How a new high-speed line in Basque Country will connect the north of Spain
Spain is building a high-speed line in the Basque Country, a Y-shaped railway line which will connect several cities in the Northern region. Work is progressing with some of the engineering structures already completed and just waiting for the rails to be laid. But the project has been delayed for years with multiple announcements of opening dates.
The new Vitoria-Bilbao-San Sebastián-French border high-speed line, called Y-Basque, is part of the Atlantic branch of the European Union’s priority project No. 3. This line concerns the route Madrid – Valladolid – Vitoria-Gasteiz to the French border, on Spanish territory.
In Spain, this line will link the three capitals of the Basque Autonomous Community and bring the Basque Country closer to the rest of the peninsula, as well as to France. In addition, the new railway infrastructure will be linked to Pamplona by the “Corredor Navarro”, which is a separate project.
When the high-speed line becomes operational, train journey times will be majorly reduced for the three Basque capitals. The journey time between Vitoria-Gasteiz – Bilbao and Vitoria-Gasteiz – San Sebastián will be reduced by around 60 per cent, and by 80 per cent for the Bilbao – San Sebastián link.
Major civil engineering
The rugged terrain of the entire region makes civil engineering very important. In an orography such as that of the Basque Country, a mountainous region, it is expensive to draw very wide radii and essentially horizontal profiles. The project as it stands comprises 80 tunnels, and potentially two more if the link between Basauri and Bilbao –Abando is finally decided.

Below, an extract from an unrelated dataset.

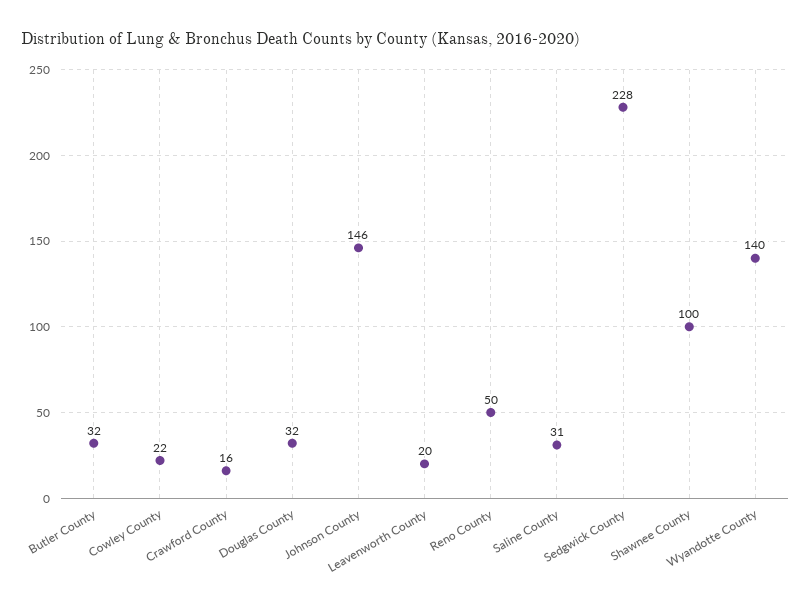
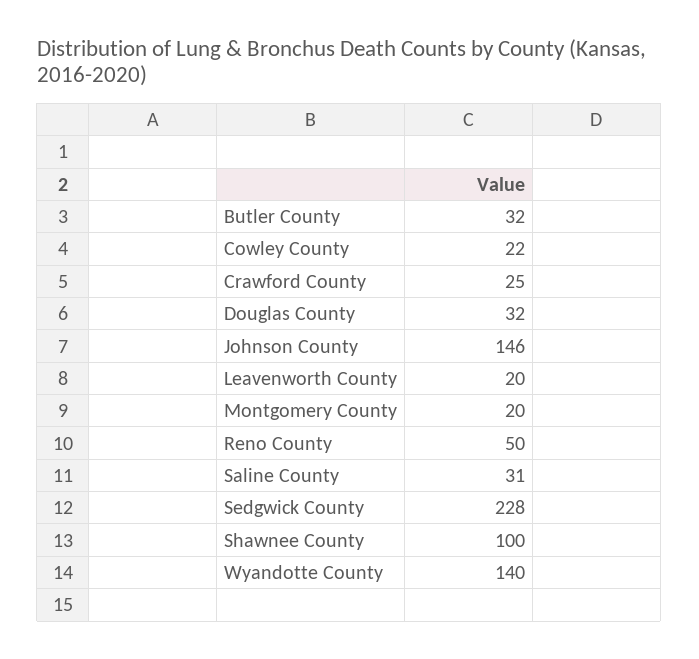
Crawford County: 16 -> 25
Montgomery County: none -> 20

Together, the length of the tunnels would total 104.3 kilometres and represent 61 per cent of the total length of the route. Viaducts account for a total of 17 kilometres, or 10 per cent of the route, leaving only 50.6 kilometres, 29 per cent of the route on the ground, in trenches or embankments.
The average number of singular structures on the entire line, whether tunnels or viaducts, is 71 per cent of the route. When the Y-shaped route is completed, the distance between Gasteiz and Bilbao should fall to 73.8 kilometres, while the Vitoria-Gasteiz – San Sebastián section will be 103.9 kilometres long.
As Spain’s other high-speed lines, the individual lines of this Y are built to the standard European gauge of 1,435mm and not in Iberian gauge. They will also have a type 3 configuration for a mixed freight/passenger route, with curves of a minimum radius of 3,100m and maximum gradients of 15 thousandths per metre.
In practice, passenger trains will travel at speeds of 220 to 240 kilometres per hour, while freight trains will travel at up to 120 kilometres per hour. As the line is mixed freight/passenger, the route will also serve two logistics platforms: one at Jundiz near Vitoria-Gasteiz and the other at the port of Pasaia, west of Irún.
Access to the city centres
For the three Basque cities of Vitoria-Gasteiz, Bilbao and San Sebastian, there is also the important question of access to the high-speed line. The issue is that the stations are currently narrow, with Spanish standard 1.668mm gauge tracks, while in the same stations room must be made for the European gauge 1.435mm tracks to accommodate the high-speed trains.
This may seem like a small detail, but in Spain it means either specialising tracks to this gauge, and therefore further reducing the space available for Spanish wide tracks, or laying a third rail on the existing tracks. Neither of these two designs is suitable, due to their complexity. As a result, consideration was given to burying the European gauge tracks in tunnels, as was done in Girona, but the question of financing this remains.
While the first section Vitoria-Gasteiz – Bilbao was originally scheduled to open in 2023, Adif most recently put the completion of the Basque high-speed line to be in the year 2027 in a draft budget last year, reported El Diario. However, for the possible underground access to the stations, the cost of such a profound transformation and their accesses inevitably agitates the cities involved, because it involves dealing with considerable urban transformations. This implies negotiations with the Madrid government, the Basque government, the provincial governments and the town halls involved, and important decisions to be made before the end of the line is in sight.